### Exercise materials:
__________

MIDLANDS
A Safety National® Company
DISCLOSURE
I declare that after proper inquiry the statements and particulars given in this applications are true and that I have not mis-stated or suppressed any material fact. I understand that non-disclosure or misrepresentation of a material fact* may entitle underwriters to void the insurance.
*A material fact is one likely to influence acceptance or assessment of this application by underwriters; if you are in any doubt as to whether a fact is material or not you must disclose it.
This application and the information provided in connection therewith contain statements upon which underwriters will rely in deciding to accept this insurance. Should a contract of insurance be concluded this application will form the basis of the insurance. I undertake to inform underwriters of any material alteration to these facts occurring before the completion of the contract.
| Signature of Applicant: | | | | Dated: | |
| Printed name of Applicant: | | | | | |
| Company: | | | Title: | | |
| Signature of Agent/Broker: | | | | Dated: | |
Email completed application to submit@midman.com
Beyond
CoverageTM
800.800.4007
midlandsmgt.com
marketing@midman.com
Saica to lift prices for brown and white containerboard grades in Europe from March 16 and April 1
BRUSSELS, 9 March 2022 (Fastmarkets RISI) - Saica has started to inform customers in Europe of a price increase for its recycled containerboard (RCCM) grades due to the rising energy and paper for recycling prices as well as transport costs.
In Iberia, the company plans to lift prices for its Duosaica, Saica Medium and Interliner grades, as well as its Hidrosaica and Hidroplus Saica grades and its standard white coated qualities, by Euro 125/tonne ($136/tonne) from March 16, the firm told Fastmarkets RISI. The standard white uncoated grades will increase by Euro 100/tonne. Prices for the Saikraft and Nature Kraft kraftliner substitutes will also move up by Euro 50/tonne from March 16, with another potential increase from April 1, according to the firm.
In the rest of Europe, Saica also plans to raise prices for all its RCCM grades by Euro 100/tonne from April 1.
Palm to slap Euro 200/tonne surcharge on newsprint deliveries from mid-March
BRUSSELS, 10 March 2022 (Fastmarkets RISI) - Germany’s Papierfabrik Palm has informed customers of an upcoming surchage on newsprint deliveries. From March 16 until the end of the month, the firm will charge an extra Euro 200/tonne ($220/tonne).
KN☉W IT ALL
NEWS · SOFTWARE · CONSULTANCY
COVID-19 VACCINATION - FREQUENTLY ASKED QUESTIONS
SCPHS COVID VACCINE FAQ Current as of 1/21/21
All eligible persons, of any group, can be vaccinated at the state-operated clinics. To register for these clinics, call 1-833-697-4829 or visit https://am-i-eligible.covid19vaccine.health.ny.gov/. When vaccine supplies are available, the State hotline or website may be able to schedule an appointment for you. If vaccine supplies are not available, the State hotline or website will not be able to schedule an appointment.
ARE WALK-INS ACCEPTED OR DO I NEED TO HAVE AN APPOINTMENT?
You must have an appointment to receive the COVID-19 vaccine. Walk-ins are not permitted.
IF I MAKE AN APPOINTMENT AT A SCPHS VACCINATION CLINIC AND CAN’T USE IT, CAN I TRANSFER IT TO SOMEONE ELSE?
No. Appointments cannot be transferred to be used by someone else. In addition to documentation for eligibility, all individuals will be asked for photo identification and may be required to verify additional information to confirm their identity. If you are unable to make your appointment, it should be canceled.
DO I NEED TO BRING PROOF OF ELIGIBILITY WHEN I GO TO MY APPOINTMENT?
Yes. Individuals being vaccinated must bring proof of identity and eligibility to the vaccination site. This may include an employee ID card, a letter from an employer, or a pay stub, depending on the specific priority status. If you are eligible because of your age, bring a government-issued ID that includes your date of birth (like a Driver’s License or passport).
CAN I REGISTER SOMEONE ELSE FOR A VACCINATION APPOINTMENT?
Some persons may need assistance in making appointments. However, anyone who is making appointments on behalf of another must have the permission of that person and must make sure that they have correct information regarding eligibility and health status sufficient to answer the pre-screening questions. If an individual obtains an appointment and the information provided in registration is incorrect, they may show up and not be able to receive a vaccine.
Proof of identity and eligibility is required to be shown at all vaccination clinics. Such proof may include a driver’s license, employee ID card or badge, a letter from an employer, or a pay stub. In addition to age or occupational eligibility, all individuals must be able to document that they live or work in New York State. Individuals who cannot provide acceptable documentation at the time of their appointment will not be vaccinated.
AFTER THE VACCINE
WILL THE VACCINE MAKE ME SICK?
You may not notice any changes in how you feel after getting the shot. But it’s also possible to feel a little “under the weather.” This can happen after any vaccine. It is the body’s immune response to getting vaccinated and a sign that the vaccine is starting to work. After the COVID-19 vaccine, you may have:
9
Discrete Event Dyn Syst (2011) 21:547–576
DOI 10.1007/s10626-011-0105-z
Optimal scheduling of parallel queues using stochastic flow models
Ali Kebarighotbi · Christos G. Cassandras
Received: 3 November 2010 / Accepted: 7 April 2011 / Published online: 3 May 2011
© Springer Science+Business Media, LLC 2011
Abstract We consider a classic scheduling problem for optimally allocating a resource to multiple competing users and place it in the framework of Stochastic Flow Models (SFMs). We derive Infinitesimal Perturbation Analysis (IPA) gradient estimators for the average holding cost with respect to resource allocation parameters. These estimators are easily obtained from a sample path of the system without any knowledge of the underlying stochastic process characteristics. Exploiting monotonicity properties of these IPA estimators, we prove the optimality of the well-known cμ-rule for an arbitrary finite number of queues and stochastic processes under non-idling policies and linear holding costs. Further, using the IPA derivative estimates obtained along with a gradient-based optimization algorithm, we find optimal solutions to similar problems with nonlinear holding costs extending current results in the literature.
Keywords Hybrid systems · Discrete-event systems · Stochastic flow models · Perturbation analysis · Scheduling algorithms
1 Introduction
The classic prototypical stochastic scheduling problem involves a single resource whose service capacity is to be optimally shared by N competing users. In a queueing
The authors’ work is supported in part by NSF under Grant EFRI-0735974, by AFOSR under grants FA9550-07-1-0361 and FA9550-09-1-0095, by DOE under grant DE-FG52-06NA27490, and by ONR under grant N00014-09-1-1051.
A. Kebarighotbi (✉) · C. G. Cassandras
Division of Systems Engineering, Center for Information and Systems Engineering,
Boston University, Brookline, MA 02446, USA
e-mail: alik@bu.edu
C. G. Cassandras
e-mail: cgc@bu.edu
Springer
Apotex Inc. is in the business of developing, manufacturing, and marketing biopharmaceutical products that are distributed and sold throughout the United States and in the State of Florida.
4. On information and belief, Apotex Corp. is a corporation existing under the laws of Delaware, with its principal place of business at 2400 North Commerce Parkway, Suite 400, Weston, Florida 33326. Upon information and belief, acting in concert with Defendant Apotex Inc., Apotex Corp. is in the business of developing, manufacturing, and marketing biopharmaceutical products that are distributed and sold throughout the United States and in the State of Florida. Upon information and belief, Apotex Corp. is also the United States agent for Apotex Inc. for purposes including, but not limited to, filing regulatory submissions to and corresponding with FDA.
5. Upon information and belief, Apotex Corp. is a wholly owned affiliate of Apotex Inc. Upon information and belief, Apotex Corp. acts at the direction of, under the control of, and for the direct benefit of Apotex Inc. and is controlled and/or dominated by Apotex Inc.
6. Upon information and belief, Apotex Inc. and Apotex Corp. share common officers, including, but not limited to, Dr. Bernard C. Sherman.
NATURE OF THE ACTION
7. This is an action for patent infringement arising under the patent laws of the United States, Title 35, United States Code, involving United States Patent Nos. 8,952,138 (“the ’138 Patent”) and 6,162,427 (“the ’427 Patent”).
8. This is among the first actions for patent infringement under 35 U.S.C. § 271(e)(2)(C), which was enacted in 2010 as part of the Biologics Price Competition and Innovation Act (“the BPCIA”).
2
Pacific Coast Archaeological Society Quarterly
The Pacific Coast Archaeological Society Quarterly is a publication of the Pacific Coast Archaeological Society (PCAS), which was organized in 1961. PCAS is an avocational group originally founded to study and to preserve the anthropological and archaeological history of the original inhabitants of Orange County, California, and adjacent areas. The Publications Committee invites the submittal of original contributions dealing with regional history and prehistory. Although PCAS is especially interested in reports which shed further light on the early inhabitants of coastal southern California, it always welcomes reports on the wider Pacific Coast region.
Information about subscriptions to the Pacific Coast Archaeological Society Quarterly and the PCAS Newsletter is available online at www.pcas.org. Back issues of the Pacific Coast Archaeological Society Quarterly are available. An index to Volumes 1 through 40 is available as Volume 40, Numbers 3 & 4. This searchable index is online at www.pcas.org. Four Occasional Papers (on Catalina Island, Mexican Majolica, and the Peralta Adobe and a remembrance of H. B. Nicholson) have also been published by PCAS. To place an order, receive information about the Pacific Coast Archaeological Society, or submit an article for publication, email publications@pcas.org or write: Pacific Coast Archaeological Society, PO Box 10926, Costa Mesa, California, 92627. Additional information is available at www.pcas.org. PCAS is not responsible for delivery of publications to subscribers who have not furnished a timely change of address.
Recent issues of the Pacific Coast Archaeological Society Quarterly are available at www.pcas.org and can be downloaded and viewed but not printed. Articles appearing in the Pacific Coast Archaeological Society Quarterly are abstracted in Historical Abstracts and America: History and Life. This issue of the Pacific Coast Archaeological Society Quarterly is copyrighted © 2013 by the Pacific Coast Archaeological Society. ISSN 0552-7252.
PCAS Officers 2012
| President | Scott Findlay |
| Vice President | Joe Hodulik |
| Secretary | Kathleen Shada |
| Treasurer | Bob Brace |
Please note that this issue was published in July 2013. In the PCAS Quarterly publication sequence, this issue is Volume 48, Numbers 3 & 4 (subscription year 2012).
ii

__________

### Instructions to follow:
The response should hold exactly the lines starting at the line with "KN☉W IT ALL" and ending at the line with "SCPHS COVID VACCINE FAQ Current as of 1/21/21", and no other line of the material above.

### Answer space:
KN☉W IT ALL
NEWS · SOFTWARE · CONSULTANCY
COVID-19 VACCINATION - FREQUENTLY ASKED QUESTIONS
SCPHS COVID VACCINE FAQ Current as of 1/21/21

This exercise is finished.